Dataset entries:

=-=-=-=-=

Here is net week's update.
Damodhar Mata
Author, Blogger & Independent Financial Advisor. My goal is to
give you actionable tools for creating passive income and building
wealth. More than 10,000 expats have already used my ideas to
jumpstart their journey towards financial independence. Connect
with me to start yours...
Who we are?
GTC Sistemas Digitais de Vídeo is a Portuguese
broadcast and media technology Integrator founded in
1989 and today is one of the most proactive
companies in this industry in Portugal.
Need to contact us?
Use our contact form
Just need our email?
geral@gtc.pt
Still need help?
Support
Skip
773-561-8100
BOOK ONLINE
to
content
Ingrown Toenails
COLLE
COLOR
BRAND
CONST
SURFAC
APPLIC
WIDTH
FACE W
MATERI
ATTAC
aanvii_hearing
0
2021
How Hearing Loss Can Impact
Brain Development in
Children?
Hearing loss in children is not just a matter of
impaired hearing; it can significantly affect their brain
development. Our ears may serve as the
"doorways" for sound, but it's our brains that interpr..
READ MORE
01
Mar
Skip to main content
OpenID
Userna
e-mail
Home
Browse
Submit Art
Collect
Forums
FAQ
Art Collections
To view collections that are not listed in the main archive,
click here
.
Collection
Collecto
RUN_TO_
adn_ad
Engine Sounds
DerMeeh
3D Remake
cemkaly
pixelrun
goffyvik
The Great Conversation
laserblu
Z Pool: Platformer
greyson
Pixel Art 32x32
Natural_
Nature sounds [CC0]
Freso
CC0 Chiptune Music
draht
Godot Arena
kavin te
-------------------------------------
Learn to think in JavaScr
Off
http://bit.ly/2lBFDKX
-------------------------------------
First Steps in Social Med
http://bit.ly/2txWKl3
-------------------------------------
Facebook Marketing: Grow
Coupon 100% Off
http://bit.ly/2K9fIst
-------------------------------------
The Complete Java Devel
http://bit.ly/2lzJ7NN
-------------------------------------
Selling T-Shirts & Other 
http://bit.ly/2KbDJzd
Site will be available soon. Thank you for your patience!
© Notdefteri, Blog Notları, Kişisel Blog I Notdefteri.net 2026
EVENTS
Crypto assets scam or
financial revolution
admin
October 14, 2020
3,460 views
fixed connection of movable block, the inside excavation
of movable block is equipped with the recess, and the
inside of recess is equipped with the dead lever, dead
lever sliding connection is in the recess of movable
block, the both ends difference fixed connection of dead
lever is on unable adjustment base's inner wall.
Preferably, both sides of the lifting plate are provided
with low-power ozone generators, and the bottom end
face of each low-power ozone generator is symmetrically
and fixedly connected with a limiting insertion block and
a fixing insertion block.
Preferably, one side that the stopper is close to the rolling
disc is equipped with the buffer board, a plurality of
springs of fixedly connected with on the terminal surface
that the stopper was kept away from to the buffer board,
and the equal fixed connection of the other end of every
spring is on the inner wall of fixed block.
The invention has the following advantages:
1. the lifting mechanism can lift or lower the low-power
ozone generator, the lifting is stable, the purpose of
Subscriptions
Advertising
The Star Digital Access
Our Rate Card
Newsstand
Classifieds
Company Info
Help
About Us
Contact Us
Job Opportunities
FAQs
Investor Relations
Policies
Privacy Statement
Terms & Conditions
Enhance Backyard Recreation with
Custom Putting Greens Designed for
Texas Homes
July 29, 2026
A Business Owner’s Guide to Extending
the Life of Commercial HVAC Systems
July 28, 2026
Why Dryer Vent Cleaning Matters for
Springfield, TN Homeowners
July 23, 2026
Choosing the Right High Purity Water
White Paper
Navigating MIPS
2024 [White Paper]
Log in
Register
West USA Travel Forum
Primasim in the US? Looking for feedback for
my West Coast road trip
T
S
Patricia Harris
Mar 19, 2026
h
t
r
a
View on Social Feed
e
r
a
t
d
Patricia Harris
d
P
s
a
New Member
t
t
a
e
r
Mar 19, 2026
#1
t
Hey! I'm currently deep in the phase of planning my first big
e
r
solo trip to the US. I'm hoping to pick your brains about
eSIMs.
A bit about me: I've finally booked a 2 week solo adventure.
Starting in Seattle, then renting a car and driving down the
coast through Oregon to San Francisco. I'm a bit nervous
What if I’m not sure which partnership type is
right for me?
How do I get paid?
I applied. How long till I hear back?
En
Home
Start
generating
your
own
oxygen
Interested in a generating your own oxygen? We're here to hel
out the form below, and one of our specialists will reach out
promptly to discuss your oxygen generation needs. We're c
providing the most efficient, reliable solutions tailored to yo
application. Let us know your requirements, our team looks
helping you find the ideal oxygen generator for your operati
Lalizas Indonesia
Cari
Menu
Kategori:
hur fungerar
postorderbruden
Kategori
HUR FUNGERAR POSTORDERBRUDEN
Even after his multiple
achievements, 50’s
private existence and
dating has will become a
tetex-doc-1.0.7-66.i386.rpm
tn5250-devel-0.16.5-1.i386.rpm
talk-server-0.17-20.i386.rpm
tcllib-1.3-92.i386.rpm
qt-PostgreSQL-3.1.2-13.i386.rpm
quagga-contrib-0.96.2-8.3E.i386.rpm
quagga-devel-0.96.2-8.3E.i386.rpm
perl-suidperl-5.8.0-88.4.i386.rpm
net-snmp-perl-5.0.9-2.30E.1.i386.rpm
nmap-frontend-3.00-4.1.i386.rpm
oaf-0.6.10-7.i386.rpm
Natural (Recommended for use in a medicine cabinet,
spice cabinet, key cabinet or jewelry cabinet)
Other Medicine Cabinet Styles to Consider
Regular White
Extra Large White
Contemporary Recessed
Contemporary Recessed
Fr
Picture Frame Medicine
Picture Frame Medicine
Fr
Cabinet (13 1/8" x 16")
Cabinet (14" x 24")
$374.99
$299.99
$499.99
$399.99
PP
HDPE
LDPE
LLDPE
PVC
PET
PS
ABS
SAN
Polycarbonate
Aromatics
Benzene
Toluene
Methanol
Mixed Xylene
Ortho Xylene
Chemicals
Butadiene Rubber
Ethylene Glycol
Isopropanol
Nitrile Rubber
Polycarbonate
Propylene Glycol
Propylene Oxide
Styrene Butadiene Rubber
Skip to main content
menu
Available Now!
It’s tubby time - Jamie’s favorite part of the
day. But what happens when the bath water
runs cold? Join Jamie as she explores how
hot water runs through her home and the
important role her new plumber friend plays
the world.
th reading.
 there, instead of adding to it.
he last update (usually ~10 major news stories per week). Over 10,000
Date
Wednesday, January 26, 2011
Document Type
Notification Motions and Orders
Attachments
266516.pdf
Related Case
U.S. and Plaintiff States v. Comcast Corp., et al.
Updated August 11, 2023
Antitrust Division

=-=-=-=-=

◆ **WHAT YOU HAVE TO DO**:
Pick out every line in the records above that contains the word "board", treating uppercase and lowercase as different.

◆ **ANSWER BOX**:
disc is equipped with the buffer board, a plurality of
that the stopper was kept away from to the buffer board,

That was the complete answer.